Texas county leaders, sheriff spar over 'Live PD' filming
The show had followed Willamson County deputies until August, when the county ended their contract. The sheriff then signed a new agreement without county approval
WILLIAMSON COUNTY, Texas — An ongoing disagreement between Williamson County leaders and Sheriff Robert Chody regarding “Live PD” continued Tuesday as the Commissioners Court voted to issue a cease and desist letter to those involved in the show’s production.
The reality TV show, which airs on A&E and is described on its website as providing “unfettered and unfiltered live access inside a variety of the country’s busiest police forces,” is produced by Big Fish Entertainment.
The show had routinely followed Williamson County sheriff’s deputies while on patrol until August, when the Commissioners Court canceled its contract with the entertainment group.

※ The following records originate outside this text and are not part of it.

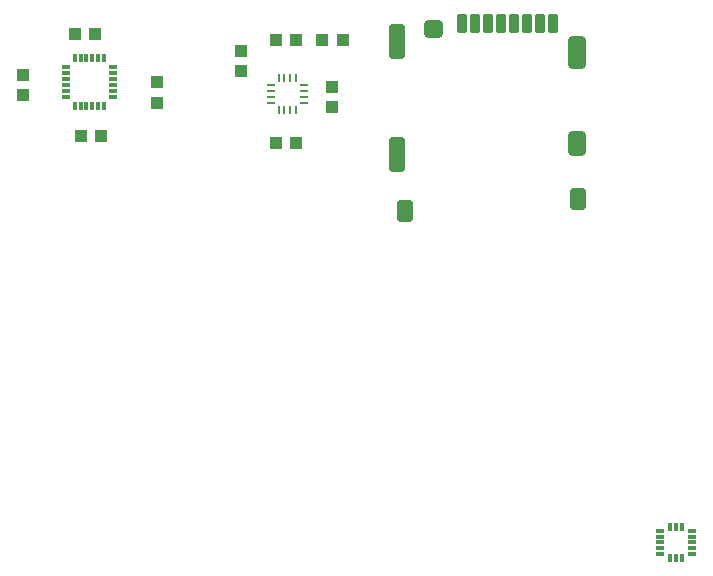
<source format=gtp>
G75*
G70*
%OFA0B0*%
%FSLAX24Y24*%
%IPPOS*%
%LPD*%
%AMOC8*
5,1,8,0,0,1.08239X$1,22.5*
%
%ADD10C,0.0157*%
%ADD11C,0.0305*%
%ADD12C,0.0276*%
%ADD13R,0.0118X0.0315*%
%ADD14R,0.0315X0.0118*%
%ADD15R,0.0110X0.0256*%
%ADD16R,0.0256X0.0110*%
%ADD17R,0.0394X0.0433*%
%ADD18R,0.0433X0.0394*%
%ADD19R,0.0413X0.0425*%
%ADD20R,0.0425X0.0413*%
D10*
X031347Y020035D02*
X031505Y020035D01*
X031505Y019561D01*
X031347Y019561D01*
X031347Y020035D01*
X031347Y019717D02*
X031505Y019717D01*
X031505Y019873D02*
X031347Y019873D01*
X031347Y020029D02*
X031505Y020029D01*
X031780Y019561D02*
X031938Y019561D01*
X031780Y019561D02*
X031780Y020035D01*
X031938Y020035D01*
X031938Y019561D01*
X031938Y019717D02*
X031780Y019717D01*
X031780Y019873D02*
X031938Y019873D01*
X031938Y020029D02*
X031780Y020029D01*
X032213Y019561D02*
X032371Y019561D01*
X032213Y019561D02*
X032213Y020035D01*
X032371Y020035D01*
X032371Y019561D01*
X032371Y019717D02*
X032213Y019717D01*
X032213Y019873D02*
X032371Y019873D01*
X032371Y020029D02*
X032213Y020029D01*
X032646Y019561D02*
X032804Y019561D01*
X032646Y019561D02*
X032646Y020035D01*
X032804Y020035D01*
X032804Y019561D01*
X032804Y019717D02*
X032646Y019717D01*
X032646Y019873D02*
X032804Y019873D01*
X032804Y020029D02*
X032646Y020029D01*
X033079Y019561D02*
X033237Y019561D01*
X033079Y019561D02*
X033079Y020035D01*
X033237Y020035D01*
X033237Y019561D01*
X033237Y019717D02*
X033079Y019717D01*
X033079Y019873D02*
X033237Y019873D01*
X033237Y020029D02*
X033079Y020029D01*
X033512Y019561D02*
X033670Y019561D01*
X033512Y019561D02*
X033512Y020035D01*
X033670Y020035D01*
X033670Y019561D01*
X033670Y019717D02*
X033512Y019717D01*
X033512Y019873D02*
X033670Y019873D01*
X033670Y020029D02*
X033512Y020029D01*
X033945Y019561D02*
X034103Y019561D01*
X033945Y019561D02*
X033945Y020035D01*
X034103Y020035D01*
X034103Y019561D01*
X034103Y019717D02*
X033945Y019717D01*
X033945Y019873D02*
X034103Y019873D01*
X034103Y020029D02*
X033945Y020029D01*
X034378Y019561D02*
X034536Y019561D01*
X034378Y019561D02*
X034378Y020035D01*
X034536Y020035D01*
X034536Y019561D01*
X034536Y019717D02*
X034378Y019717D01*
X034378Y019873D02*
X034536Y019873D01*
X034536Y020029D02*
X034378Y020029D01*
D11*
X035117Y018415D02*
X035423Y018415D01*
X035117Y018415D02*
X035117Y019213D01*
X035423Y019213D01*
X035423Y018415D01*
X035423Y018719D02*
X035117Y018719D01*
X035117Y019023D02*
X035423Y019023D01*
X030644Y019458D02*
X030318Y019458D01*
X030318Y019764D01*
X030644Y019764D01*
X030644Y019458D01*
X030644Y019762D02*
X030318Y019762D01*
X035117Y015521D02*
X035423Y015521D01*
X035117Y015521D02*
X035117Y016043D01*
X035423Y016043D01*
X035423Y015521D01*
X035423Y015825D02*
X035117Y015825D01*
D12*
X035163Y013676D02*
X035437Y013676D01*
X035163Y013676D02*
X035163Y014148D01*
X035437Y014148D01*
X035437Y013676D01*
X035437Y013951D02*
X035163Y013951D01*
X029689Y013282D02*
X029415Y013282D01*
X029415Y013754D01*
X029689Y013754D01*
X029689Y013282D01*
X029689Y013557D02*
X029415Y013557D01*
X029413Y014956D02*
X029139Y014956D01*
X029139Y015860D01*
X029413Y015860D01*
X029413Y014956D01*
X029413Y015231D02*
X029139Y015231D01*
X029139Y015506D02*
X029413Y015506D01*
X029413Y015781D02*
X029139Y015781D01*
X029139Y018716D02*
X029413Y018716D01*
X029139Y018716D02*
X029139Y019620D01*
X029413Y019620D01*
X029413Y018716D01*
X029413Y018991D02*
X029139Y018991D01*
X029139Y019266D02*
X029413Y019266D01*
X029413Y019541D02*
X029139Y019541D01*
D13*
X019517Y018607D03*
X019320Y018607D03*
X019123Y018607D03*
X018927Y018607D03*
X018730Y018607D03*
X018533Y018607D03*
X018533Y017032D03*
X018730Y017032D03*
X018927Y017032D03*
X019123Y017032D03*
X019320Y017032D03*
X019517Y017032D03*
X038378Y002972D03*
X038575Y002972D03*
X038772Y002972D03*
X038772Y001968D03*
X038575Y001968D03*
X038378Y001968D03*
D14*
X038044Y002076D03*
X038044Y002273D03*
X038044Y002470D03*
X038044Y002666D03*
X038044Y002863D03*
X039106Y002863D03*
X039106Y002666D03*
X039106Y002470D03*
X039106Y002273D03*
X039106Y002076D03*
X019812Y017327D03*
X019812Y017524D03*
X019812Y017721D03*
X019812Y017918D03*
X019812Y018115D03*
X019812Y018312D03*
X018238Y018312D03*
X018238Y018115D03*
X018238Y017918D03*
X018238Y017721D03*
X018238Y017524D03*
X018238Y017327D03*
D15*
X025330Y016880D03*
X025527Y016880D03*
X025723Y016880D03*
X025920Y016880D03*
X025920Y017959D03*
X025723Y017959D03*
X025527Y017959D03*
X025330Y017959D03*
D16*
X025086Y017715D03*
X025086Y017518D03*
X025086Y017321D03*
X025086Y017124D03*
X026164Y017124D03*
X026164Y017321D03*
X026164Y017518D03*
X026164Y017715D03*
D17*
X025240Y015770D03*
X025910Y015770D03*
D18*
X024075Y018185D03*
X024075Y018854D03*
D19*
X025231Y019220D03*
X025919Y019220D03*
X026781Y019220D03*
X027469Y019220D03*
X019419Y016020D03*
X018731Y016020D03*
X018531Y019420D03*
X019219Y019420D03*
D20*
X016825Y018064D03*
X016825Y017375D03*
X021275Y017125D03*
X021275Y017814D03*
X027125Y017664D03*
X027125Y016975D03*
M02*

</source>
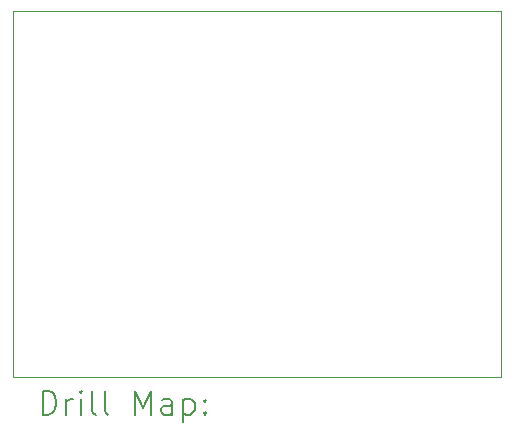
<source format=gbr>
%FSLAX45Y45*%
G04 Gerber Fmt 4.5, Leading zero omitted, Abs format (unit mm)*
G04 Created by KiCad (PCBNEW (6.0.2)) date 2022-07-27 14:52:00*
%MOMM*%
%LPD*%
G01*
G04 APERTURE LIST*
%TA.AperFunction,Profile*%
%ADD10C,0.100000*%
%TD*%
%ADD11C,0.200000*%
G04 APERTURE END LIST*
D10*
X4497000Y-9022000D02*
X8631000Y-9022000D01*
X8631000Y-9022000D02*
X8631000Y-12124000D01*
X8631000Y-12124000D02*
X4497000Y-12124000D01*
X4497000Y-12124000D02*
X4497000Y-9022000D01*
D11*
X4749619Y-12439476D02*
X4749619Y-12239476D01*
X4797238Y-12239476D01*
X4825810Y-12249000D01*
X4844857Y-12268048D01*
X4854381Y-12287095D01*
X4863905Y-12325190D01*
X4863905Y-12353762D01*
X4854381Y-12391857D01*
X4844857Y-12410905D01*
X4825810Y-12429952D01*
X4797238Y-12439476D01*
X4749619Y-12439476D01*
X4949619Y-12439476D02*
X4949619Y-12306143D01*
X4949619Y-12344238D02*
X4959143Y-12325190D01*
X4968667Y-12315667D01*
X4987714Y-12306143D01*
X5006762Y-12306143D01*
X5073429Y-12439476D02*
X5073429Y-12306143D01*
X5073429Y-12239476D02*
X5063905Y-12249000D01*
X5073429Y-12258524D01*
X5082952Y-12249000D01*
X5073429Y-12239476D01*
X5073429Y-12258524D01*
X5197238Y-12439476D02*
X5178190Y-12429952D01*
X5168667Y-12410905D01*
X5168667Y-12239476D01*
X5302000Y-12439476D02*
X5282952Y-12429952D01*
X5273429Y-12410905D01*
X5273429Y-12239476D01*
X5530571Y-12439476D02*
X5530571Y-12239476D01*
X5597238Y-12382333D01*
X5663905Y-12239476D01*
X5663905Y-12439476D01*
X5844857Y-12439476D02*
X5844857Y-12334714D01*
X5835333Y-12315667D01*
X5816286Y-12306143D01*
X5778190Y-12306143D01*
X5759143Y-12315667D01*
X5844857Y-12429952D02*
X5825809Y-12439476D01*
X5778190Y-12439476D01*
X5759143Y-12429952D01*
X5749619Y-12410905D01*
X5749619Y-12391857D01*
X5759143Y-12372809D01*
X5778190Y-12363286D01*
X5825809Y-12363286D01*
X5844857Y-12353762D01*
X5940095Y-12306143D02*
X5940095Y-12506143D01*
X5940095Y-12315667D02*
X5959143Y-12306143D01*
X5997238Y-12306143D01*
X6016286Y-12315667D01*
X6025809Y-12325190D01*
X6035333Y-12344238D01*
X6035333Y-12401381D01*
X6025809Y-12420428D01*
X6016286Y-12429952D01*
X5997238Y-12439476D01*
X5959143Y-12439476D01*
X5940095Y-12429952D01*
X6121048Y-12420428D02*
X6130571Y-12429952D01*
X6121048Y-12439476D01*
X6111524Y-12429952D01*
X6121048Y-12420428D01*
X6121048Y-12439476D01*
X6121048Y-12315667D02*
X6130571Y-12325190D01*
X6121048Y-12334714D01*
X6111524Y-12325190D01*
X6121048Y-12315667D01*
X6121048Y-12334714D01*
M02*

</source>
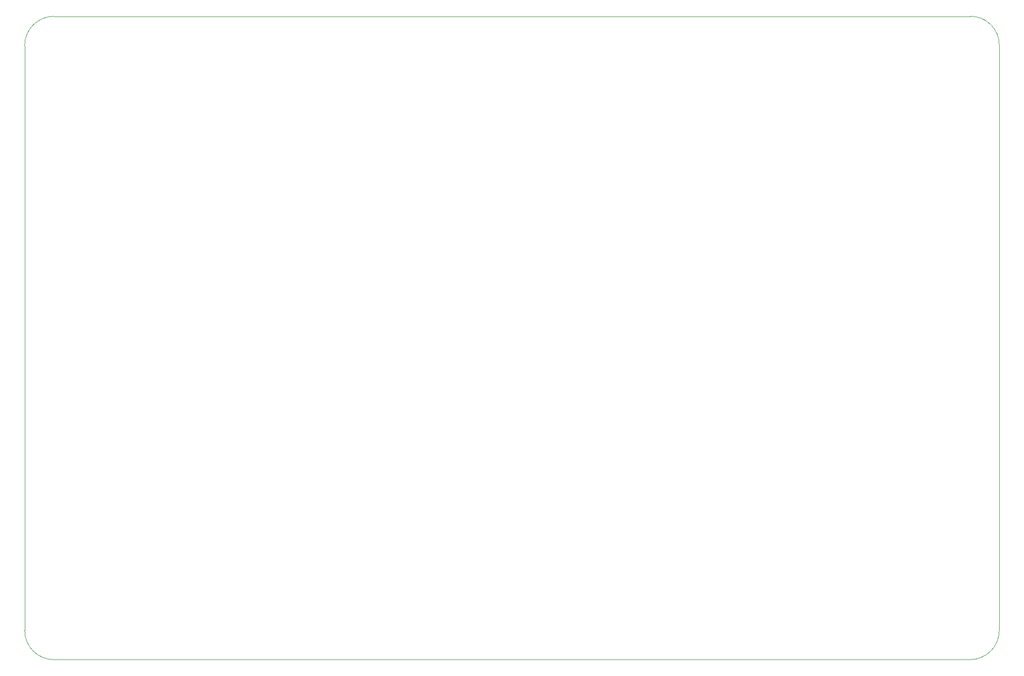
<source format=gm1>
G04 #@! TF.GenerationSoftware,KiCad,Pcbnew,(6.0.11-0)*
G04 #@! TF.CreationDate,2023-06-10T21:55:51+02:00*
G04 #@! TF.ProjectId,6502_computer,36353032-5f63-46f6-9d70-757465722e6b,REV*
G04 #@! TF.SameCoordinates,Original*
G04 #@! TF.FileFunction,Profile,NP*
%FSLAX46Y46*%
G04 Gerber Fmt 4.6, Leading zero omitted, Abs format (unit mm)*
G04 Created by KiCad (PCBNEW (6.0.11-0)) date 2023-06-10 21:55:51*
%MOMM*%
%LPD*%
G01*
G04 APERTURE LIST*
G04 #@! TA.AperFunction,Profile*
%ADD10C,0.100000*%
G04 #@! TD*
G04 APERTURE END LIST*
D10*
X230505000Y-156524000D02*
X71120000Y-156524000D01*
X66040000Y-151444000D02*
X66040000Y-49530000D01*
X235585000Y-49530000D02*
G75*
G03*
X230505000Y-44450000I-4971500J108500D01*
G01*
X66040000Y-151444000D02*
G75*
G03*
X71120000Y-156524000I5080000J0D01*
G01*
X71120000Y-44450000D02*
G75*
G03*
X66040000Y-49530000I0J-5080000D01*
G01*
X230505000Y-156524000D02*
G75*
G03*
X235585000Y-151444000I0J5080000D01*
G01*
X71120000Y-44450000D02*
X230505000Y-44450000D01*
X235585000Y-49530000D02*
X235585000Y-151444000D01*
M02*

</source>
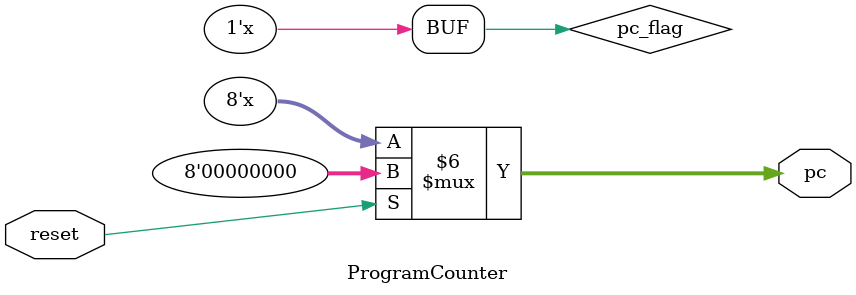
<source format=v>
module ProgramCounter (reset, pc);
input reset; //possible input if a reset funtion is needed?
output reg [7:0] pc = 8'b0; //program counter
wire pc_flag = 1'bx;//flag to initiate pc increment
reg sel_ldr;
reg sel_add;

assign pc_flag = sel_ldr | sel_add; //so the intention is when this assign statement... 
				//...updates (from ldr or str select updating)...

always @(reset, pc_flag)//...this will then increment once or reset 
	begin
		if (reset)
		pc <= 8'b00000000;
		else
		pc <= pc + 1;
	end

MemoryControl MemCrtl(
	.sel_ldr_bus(sel_ldr),
	.sel_add_bus(sel_add)
	);
endmodule
</source>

Commissioners cited concerns from local prosecutors and defense attorneys over not having access to potential evidence gathered by film crews in their decision, and that the show put the county in a poor light.
The Commissioners Court’s decision on Tuesday comes after Chody signed a new agreement allowing the TV show to resume filming deputies without commissioners’ approval.
Because of that, the court is sending a letter to Big Fish Entertainment, ordering it to “immediately cease and desist using Williamson County facilities, vehicles and property for the purposes of filming, producing and publishing the TV series, ‘Live PD.’”
But as commissioners approved sending the cease and desist letter, Jason Nassour, general counsel for Williamson County Attorney Dee Hobbs, said that because the county sheriff’s office signed an access agreement with Big Fish Entertainment, Chody doesn’t need permission from commissioners for the show’s production.
“The Commissioners Court said they’re in control of all county facilities. That is false,” Nassour said. “The law gives the sheriff the control of his facilities and his equipment.”
Commissioner Russ Boles said the county’s insurer on Monday said the county’s premiums for law enforcement could increase because of “LivePD” filming without a contract.
“Dealing with this foolishness is going to cost county taxpayers money, and the sheriff can avoid that by stopping immediately,” Commissioner Cynthia Long said.
Some county leaders, including Boles and District Attorney Shawn Dick, took issue with the agreement not requiring “Live PD” crew members to be identified as material witnesses, and that the agreement doesn’t require raw, unedited footage caught by cameras to be retained for evidence.
Chody had previously told Dick he would provide the witness information regardless of it not being stipulated in the agreement.
On Tuesday, Chody responded via Twitter to the court’s actions.
“Commish Boles seems to have changed his tune on livepd (sic),” he tweeted. “He attended the watch party. And then calls me names? The remaining court takes what they hear in rumors instead of bringing to me. Commissioner Boles, Covey, & Long didn’t respond to my email. Why? Boles didn’t call back.”
Commish Boles seems to have changed his tune on livepd. He attended the watch party. And then calls me names? The remaining court takes what they hear in rumors instead of bringing to me. Commissioner Boles, Covey, & Long didn’t respond to my email. Why? Boles didn’t call back. pic.twitter.com/UNaZqnLHIP— Williamson County Sheriff Chody (@SheriffChody) April 28, 2020
Dick said that as of this week, the issue with evidence and “Live PD” remains unresolved. “I can’t prosecute a case if I don’t have the evidence,” he said.